C9 C9 C9 C9 C9 C9 C9 C9 C9 C9 C9 C9 C5 EA

The disassembly looks like this:

; CODE1
CMP #\$C9 ; 2
CMP #\$C9 ; 2
CMP #\$C9 ; 2
CMP #\$C9 ; 2
CMP #\$C9 ; 2
CMP #\$C9 ; 2
CMP \$EA  ; 3

To run through the code, you’ll need 15 clock cycles, and nothing changes except for some state registers. If the code is called with an offset of one byte, this code will be processed:

; CODE2
CMP #\$C9 ; 2
CMP #\$C9 ; 2
CMP #\$C9 ; 2
CMP #\$C9 ; 2
CMP #\$C9 ; 2
CMP #\$C5 ; 2
NOP      ; 2

This makes 14 clock cycles, and only the status register will be changed. If the code is called with an offset of two bytes, it is started at the CODE1 segment at the second instruction. Add another one, you’ll get to the second instruction of the CODE2 segment, and so on. This way it is possible to specify the exact number of clock cycles to be “wasted”. With on exception: to be more specific there are 2 + X clock cycles that are wasted. There is no way to waste exactly one clock cycle.

Now we need a way to specify the “entry” of our “slide”. On a C=64 this would be done using self-modifying code. The operand of a JMP \$XXXX instruction will be replaced with the calculated address. This is not possible on systems like the Atari 2600, since the code is run in ROM. One option for example would be to use JMP (\$0080) after writing the entry point to \$0080 and \$0081.
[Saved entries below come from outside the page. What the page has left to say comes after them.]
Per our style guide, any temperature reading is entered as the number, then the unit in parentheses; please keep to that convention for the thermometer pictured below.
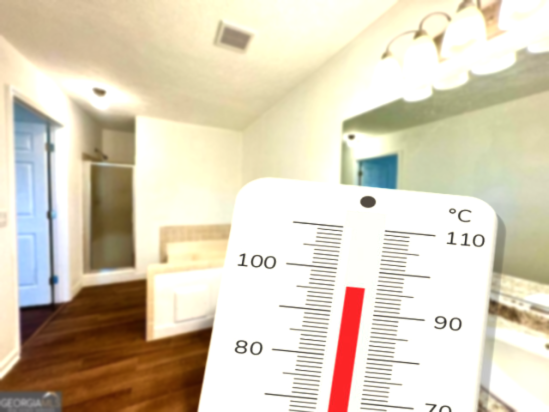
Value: 96 (°C)
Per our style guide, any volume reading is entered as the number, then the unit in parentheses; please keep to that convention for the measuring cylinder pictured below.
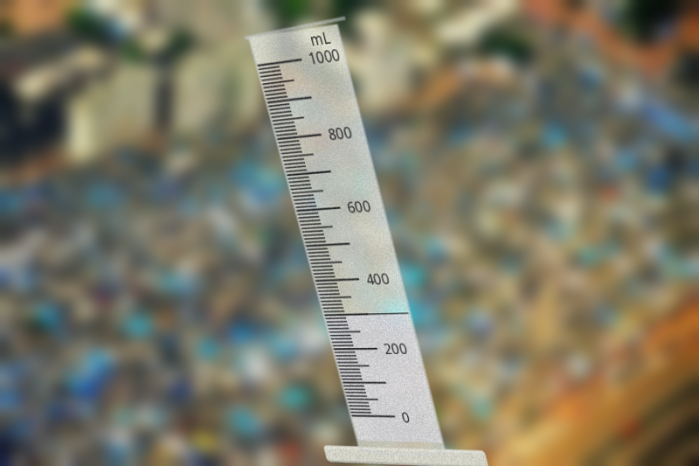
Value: 300 (mL)
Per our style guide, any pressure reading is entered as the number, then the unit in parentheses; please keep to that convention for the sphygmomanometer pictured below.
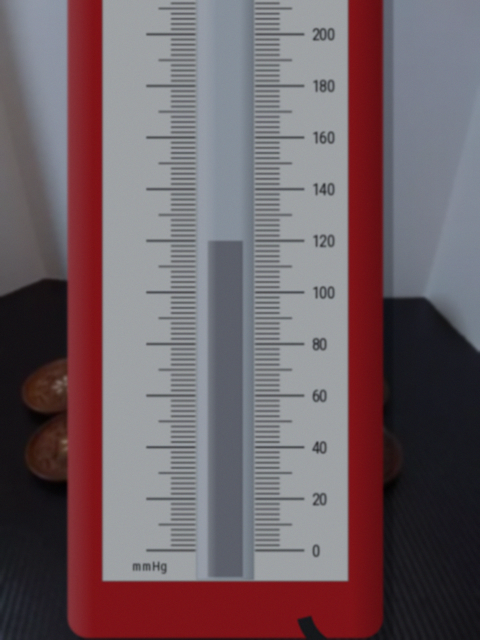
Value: 120 (mmHg)
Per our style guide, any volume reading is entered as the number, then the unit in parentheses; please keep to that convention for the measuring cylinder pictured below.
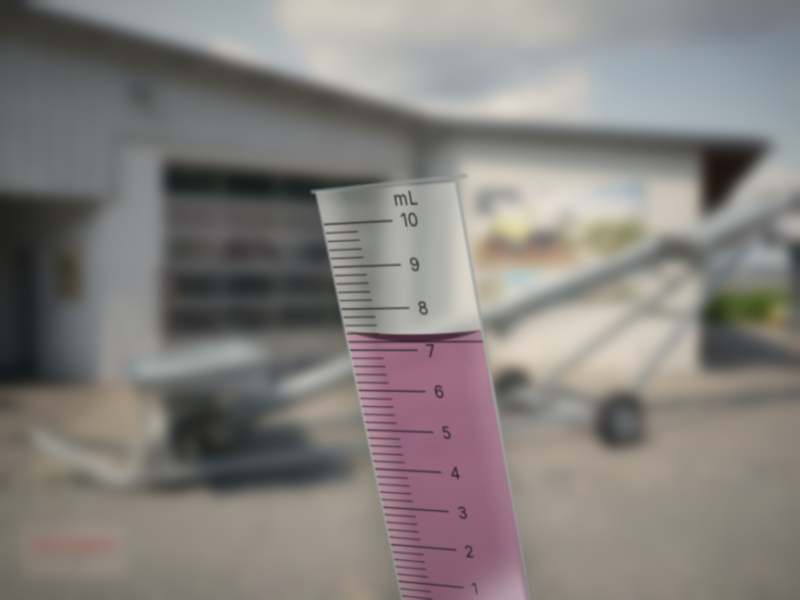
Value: 7.2 (mL)
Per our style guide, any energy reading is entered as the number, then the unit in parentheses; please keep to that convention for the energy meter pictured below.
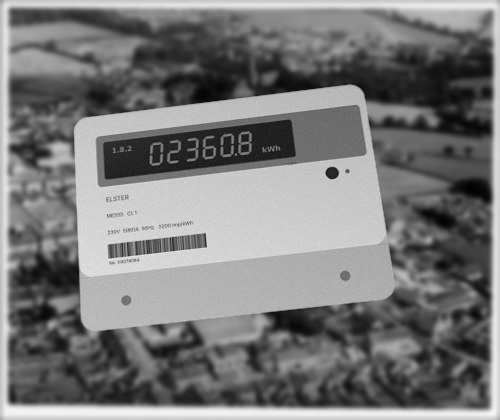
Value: 2360.8 (kWh)
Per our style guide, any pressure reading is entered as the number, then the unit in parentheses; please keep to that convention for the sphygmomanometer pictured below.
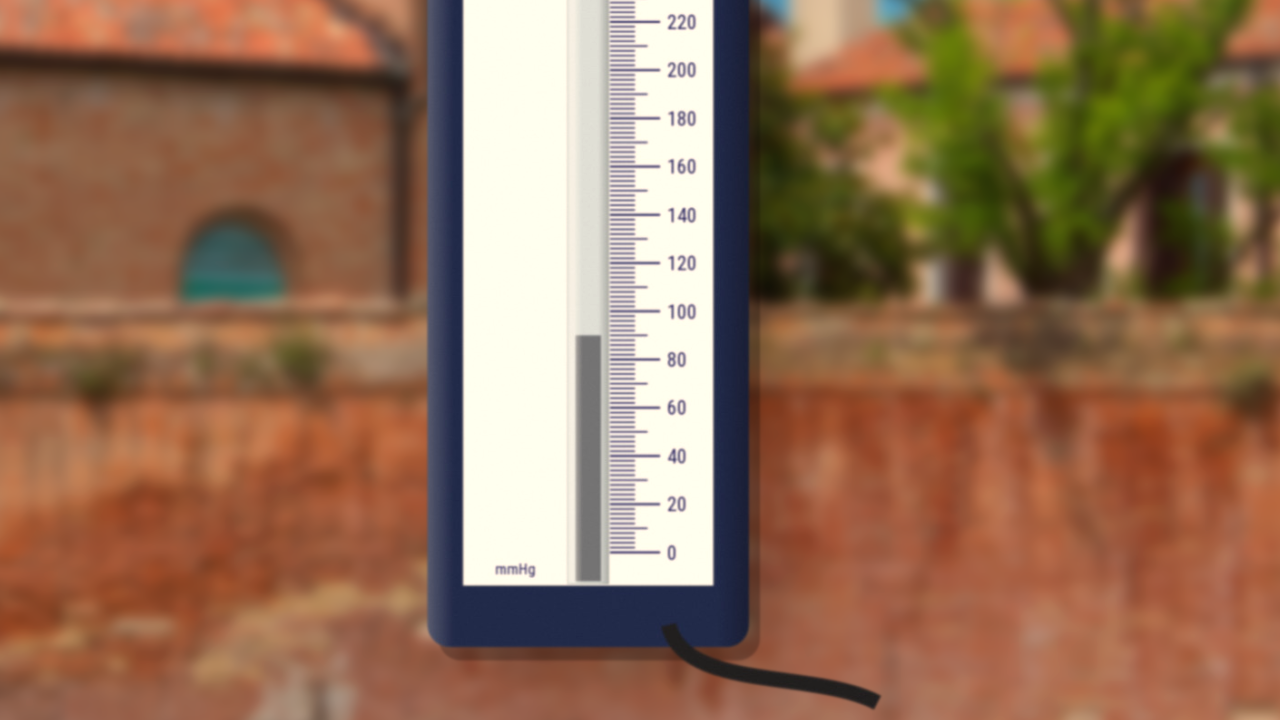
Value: 90 (mmHg)
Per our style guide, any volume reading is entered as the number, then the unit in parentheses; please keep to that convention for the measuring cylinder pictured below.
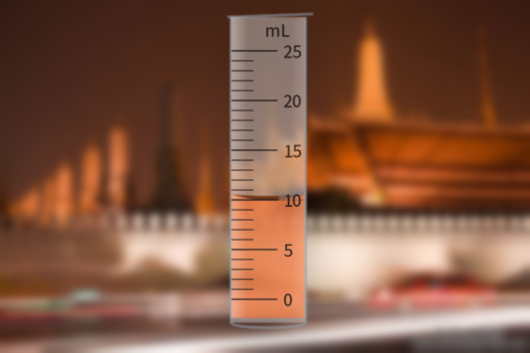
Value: 10 (mL)
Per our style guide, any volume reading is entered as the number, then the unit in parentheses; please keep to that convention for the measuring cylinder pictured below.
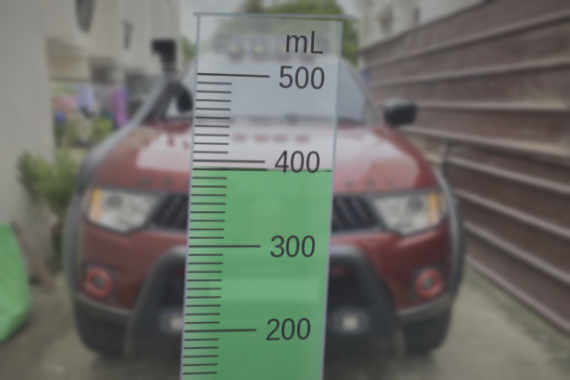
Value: 390 (mL)
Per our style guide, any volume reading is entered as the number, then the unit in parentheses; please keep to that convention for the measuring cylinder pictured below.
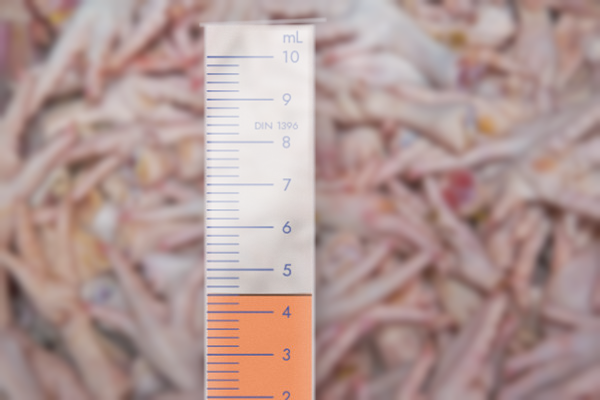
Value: 4.4 (mL)
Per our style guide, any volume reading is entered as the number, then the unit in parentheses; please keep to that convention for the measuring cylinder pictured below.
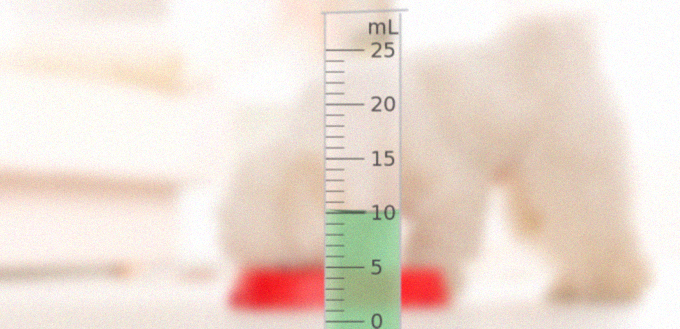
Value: 10 (mL)
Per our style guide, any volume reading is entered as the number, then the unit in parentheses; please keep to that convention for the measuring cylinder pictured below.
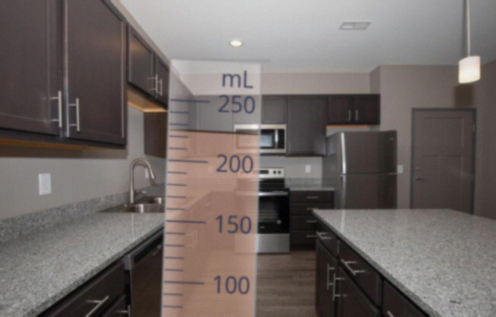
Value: 225 (mL)
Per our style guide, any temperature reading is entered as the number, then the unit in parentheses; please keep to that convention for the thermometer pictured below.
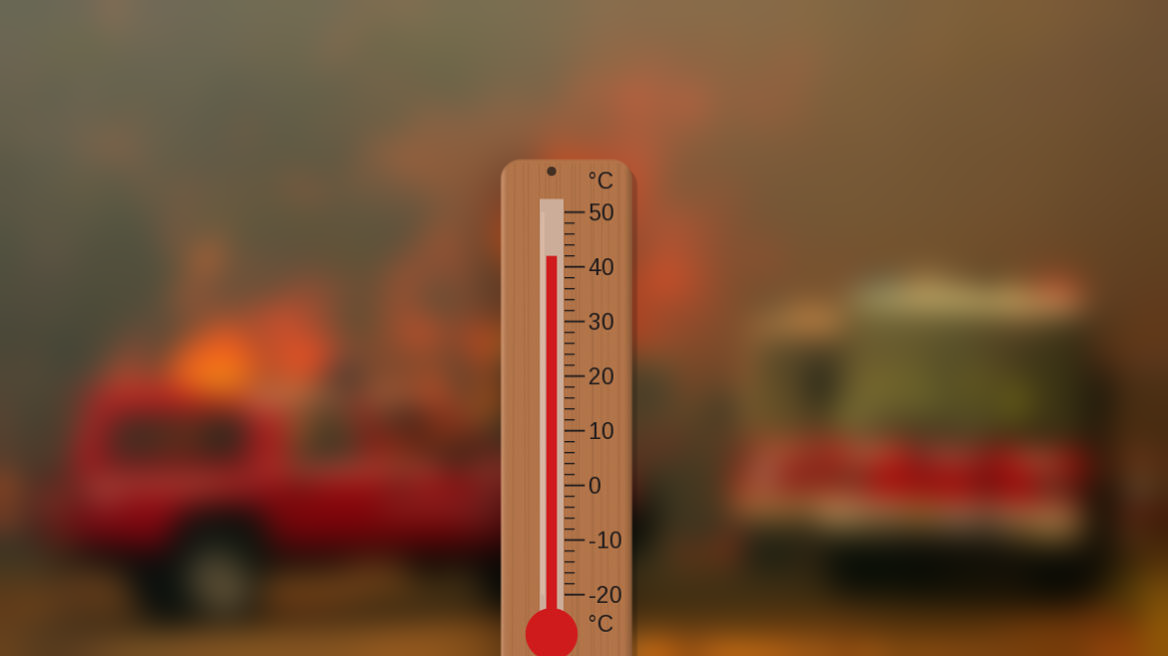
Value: 42 (°C)
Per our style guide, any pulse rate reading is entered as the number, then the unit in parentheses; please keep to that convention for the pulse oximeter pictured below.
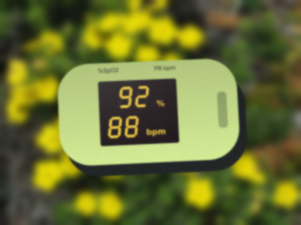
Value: 88 (bpm)
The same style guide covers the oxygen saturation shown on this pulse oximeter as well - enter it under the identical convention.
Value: 92 (%)
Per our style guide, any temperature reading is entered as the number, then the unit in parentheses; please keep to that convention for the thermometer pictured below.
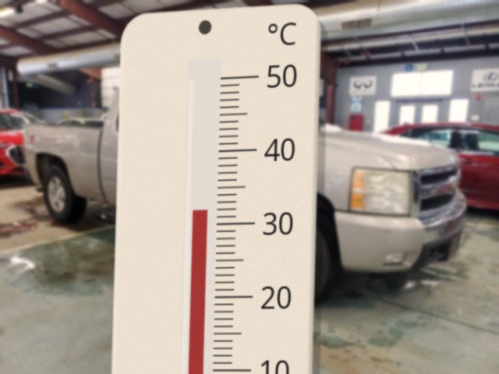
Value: 32 (°C)
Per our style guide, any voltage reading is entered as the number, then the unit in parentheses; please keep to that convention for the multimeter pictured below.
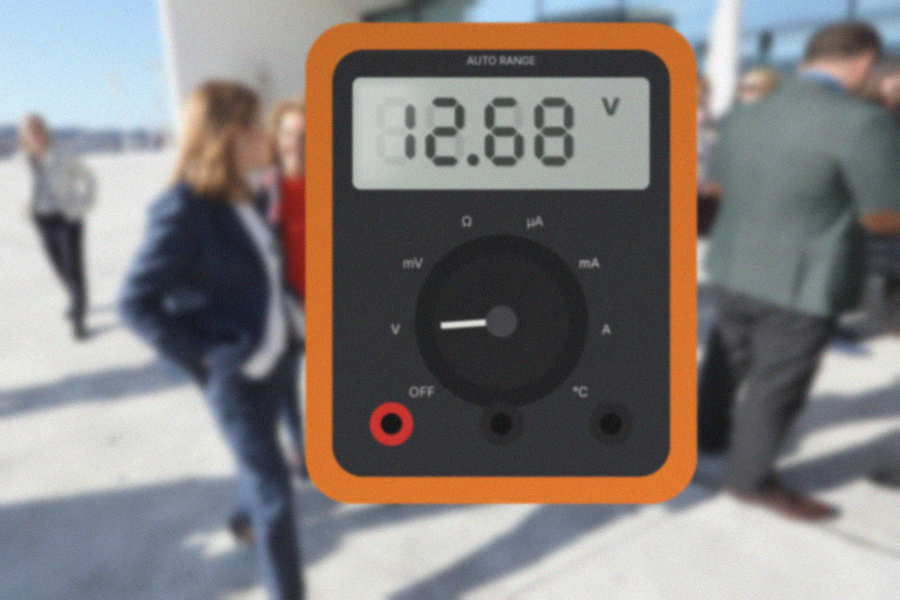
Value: 12.68 (V)
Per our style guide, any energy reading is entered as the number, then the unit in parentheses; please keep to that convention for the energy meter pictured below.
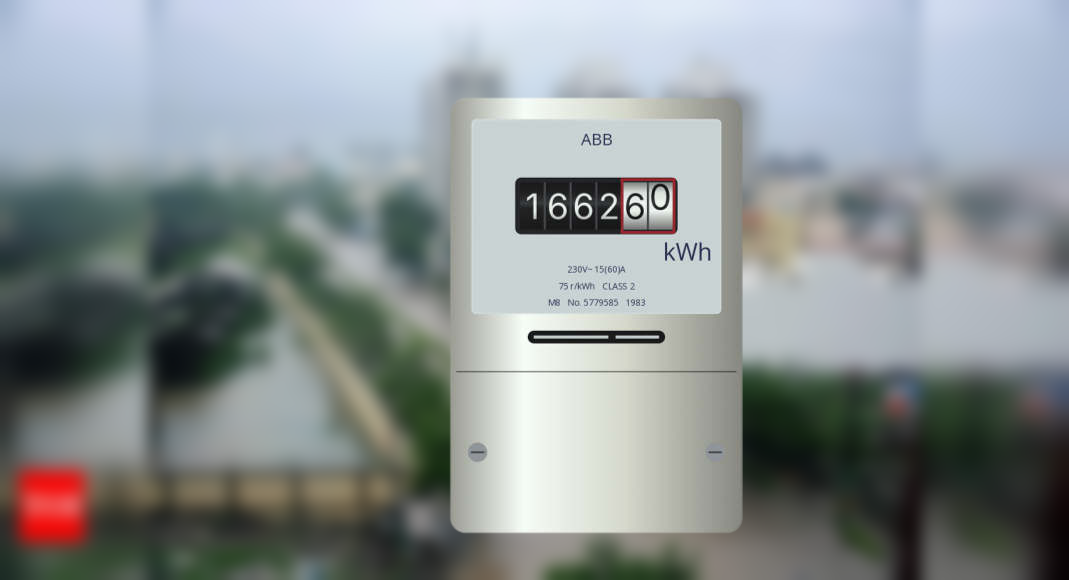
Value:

My approach differs a bit from the usual way. RAM is scarce on the Atari, and I don’t want to “waste” up two of the 128 bytes available, when there is another way. When the CPU executes a JSR \$XXXX (jump to subroutine) command, it writes the current address to the stack. To be more specific, it is the address of the JSR command + 2 which is the return address – 1. And this is what I do: I write my entry point – 1 to the stack and use the command RTS (return from subroutine) to jump into the clock slide. So, I’m still using two bytes of RAM, but only for a short time, without the need to evaluate which two bytes are available at this point.

; the X register specifies how many of the
; 15 clock cycles possible should be skipped
LDA #>clockslide
PHA
TXA
CLC
PHA
STA WSYNC ; <= this syncs to start of next scanline
clockslide:
RTS
CMP #\$C9
CMP #\$C9
CMP #\$C9
CMP #\$C9
CMP #\$C9
CMP #\$C9
CMP \$EA
realcode:
; and here the real code continues

This approach still has one problem: between “clockslide” and “realcode”, no page crossing may occur. If this were the case, I’d have to increase the high byte on the stack by one. But since the position of the code segments is under my control, I left this out as an exercise for the reader.